Unofficially he started working for the Company when he was twelve, behind the counter in North West River, Labrador, and driving nurses and doctors by dog team to distant locations on the Labrador. His official start was at Cartwright when he was 18 years old.len at 18

It’s a wonderful photo, isn’t it, Len at 18; it was once on the cover of Them Days Magazine as he often wrote for this oral history publication and was close to editor Doris Saunders. (He wrote many, many letters to her too, of course.)

So I will bring Leonard and his writings to Newfoundland and to Nova Scotia, reading in five libraries and several other venues. I could read for weeks never stopping, as although I’ve been taking him to places like Whitehorse lately, his writing is always alive to me, and I find it hard to stop reading his words aloud when the audience still seems to want more.

On Fogo I will be staying where he had lived for that seminal year when he was a boy, finishing the sequel to Arctic Twilight.  I can’t wait to have my feet walk the places he walked.

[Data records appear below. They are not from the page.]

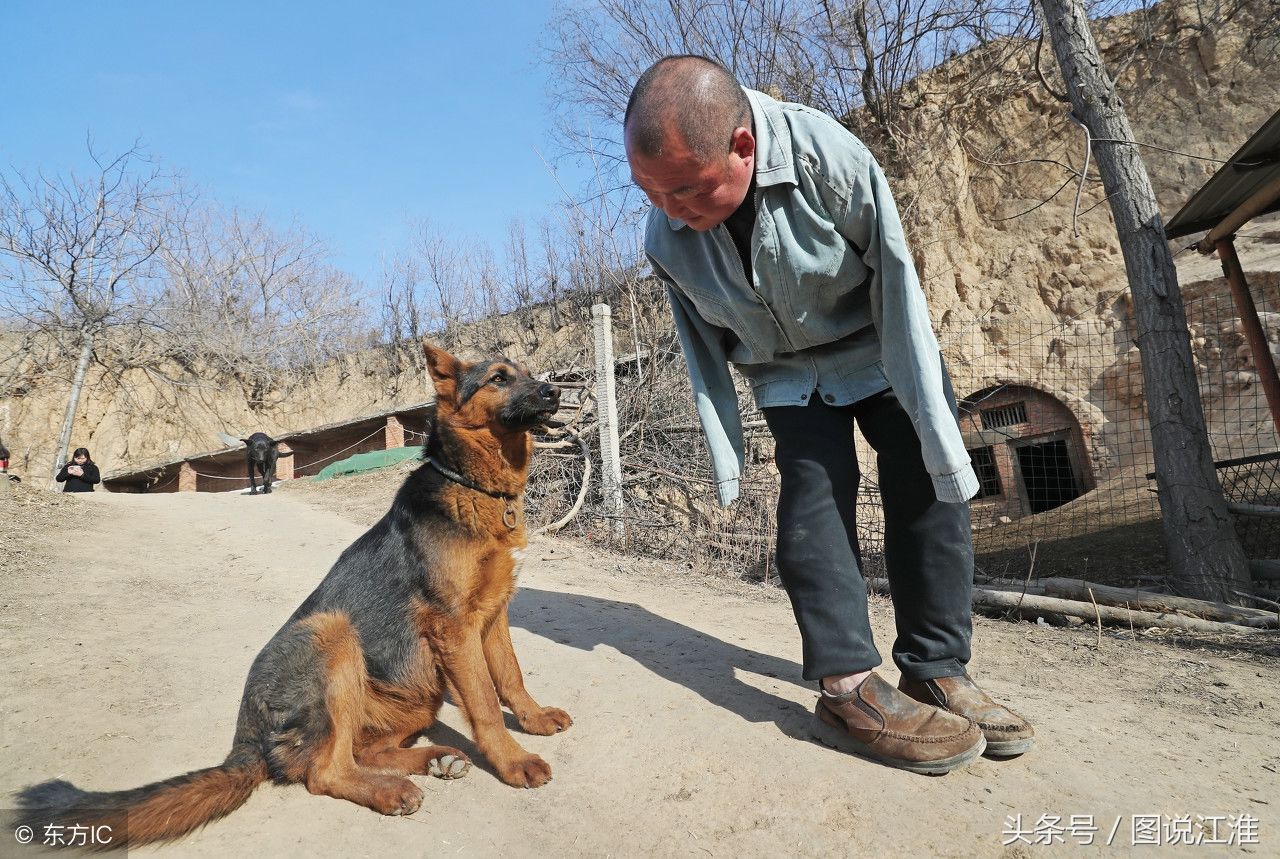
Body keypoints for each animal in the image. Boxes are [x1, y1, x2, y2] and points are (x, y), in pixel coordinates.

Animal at [18, 340, 570, 844]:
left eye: (526, 374)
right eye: (498, 378)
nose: (555, 391)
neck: (476, 488)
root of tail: (247, 736)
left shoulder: (493, 616)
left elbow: (511, 678)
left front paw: (534, 719)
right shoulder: (455, 627)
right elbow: (484, 702)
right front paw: (514, 761)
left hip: (417, 694)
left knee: (360, 750)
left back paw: (432, 758)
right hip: (332, 633)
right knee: (325, 771)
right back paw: (390, 789)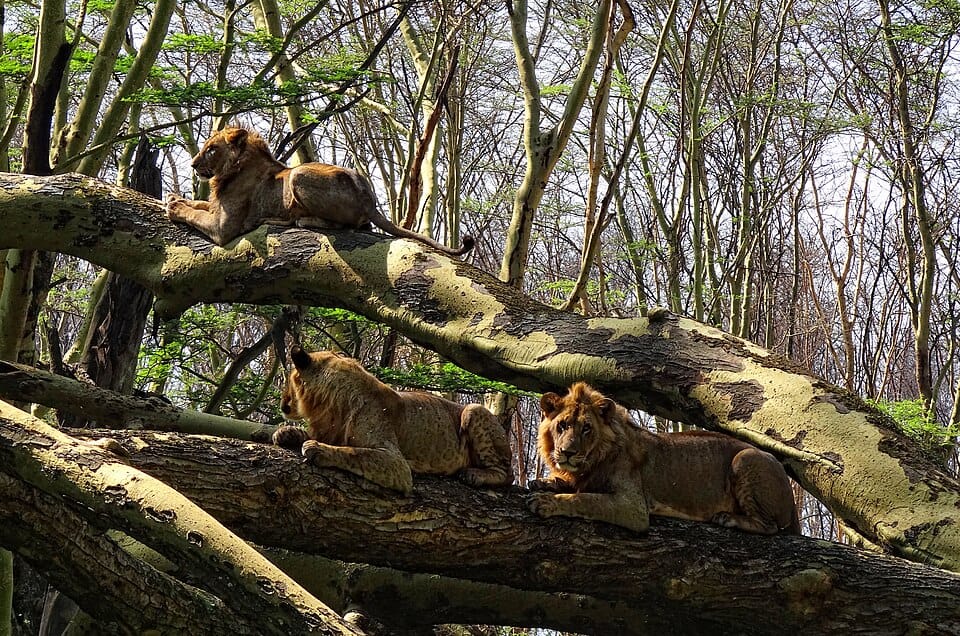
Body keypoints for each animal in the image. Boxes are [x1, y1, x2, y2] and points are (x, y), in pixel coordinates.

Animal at [166, 127, 474, 256]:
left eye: (211, 149)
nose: (193, 164)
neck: (231, 169)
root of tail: (369, 199)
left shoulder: (224, 228)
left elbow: (196, 215)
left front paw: (174, 206)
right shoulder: (216, 208)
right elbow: (199, 205)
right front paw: (175, 197)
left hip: (299, 174)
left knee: (344, 225)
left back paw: (295, 220)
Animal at [270, 345, 513, 494]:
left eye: (288, 379)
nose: (283, 402)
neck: (329, 405)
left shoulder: (396, 463)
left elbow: (355, 453)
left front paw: (317, 448)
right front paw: (286, 432)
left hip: (474, 410)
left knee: (506, 474)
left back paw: (474, 475)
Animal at [528, 382, 799, 535]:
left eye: (586, 428)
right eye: (562, 426)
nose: (568, 452)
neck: (593, 460)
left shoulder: (633, 507)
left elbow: (584, 499)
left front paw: (547, 502)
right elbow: (571, 485)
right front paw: (544, 482)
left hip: (745, 457)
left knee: (770, 527)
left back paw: (728, 518)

I can’t wait to bring his words to more places. Places that will be the richer for them.

I love being able to say that Arctic Twilight: Leonard Budgell and the Changing North is one of the best books anyone can read, that every Canadian should know his writings, because I didn’t write this book, Leonard did.  It can be found on Amazon, also available on e-readers. It was published by Blue Butterfly Books, but is now under Dundurn Press.

 

To everyone ‘down east’, I’m looking forward to seeing you soon!